__PROBLEM__:
Verbatim copy, images excluded: write out each record shown below.

*** Opening of EXTRACTED RECORDS ***

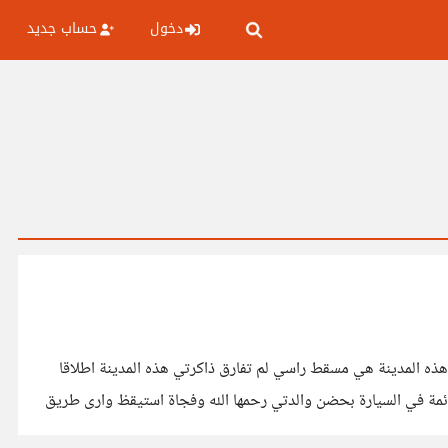
دخول
حساب جديد
ه المدينة هي مسقط راسي لم تفارق ذاكرتي هذه المدينة اطلاقا
ئمة في السيارة بحضن والدتي رحمها الله وفجاة استيقظ وارى طريق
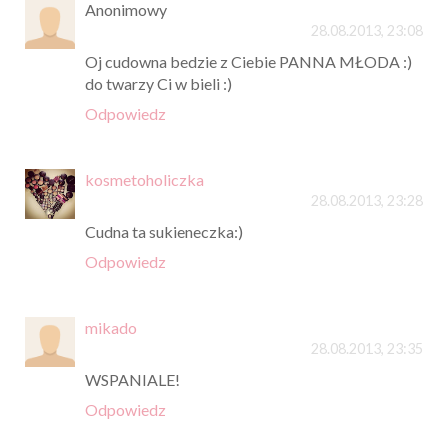
Anonimowy
28.08.2013, 23:08
Oj cudowna bedzie z Ciebie PANNA MŁODA :)
do twarzy Ci w bieli :)
Odpowiedz
kosmetoholiczka
28.08.2013, 23:28
Cudna ta sukieneczka:)
Odpowiedz
mikado
28.08.2013, 23:35
WSPANIALE!
Odpowiedz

*** Close of EXTRACTED RECORDS ***

__SOLUTION FOR THIS TASK__:
دخول
حساب جديد
ه المدينة هي مسقط راسي لم تفارق ذاكرتي هذه المدينة اطلاقا
ئمة في السيارة بحضن والدتي رحمها الله وفجاة استيقظ وارى طريق
Anonimowy
28.08.2013, 23:08
Oj cudowna bedzie z Ciebie PANNA MŁODA :)
do twarzy Ci w bieli :)
Odpowiedz
kosmetoholiczka
28.08.2013, 23:28
Cudna ta sukieneczka:)
Odpowiedz
mikado
28.08.2013, 23:35
WSPANIALE!
Odpowiedz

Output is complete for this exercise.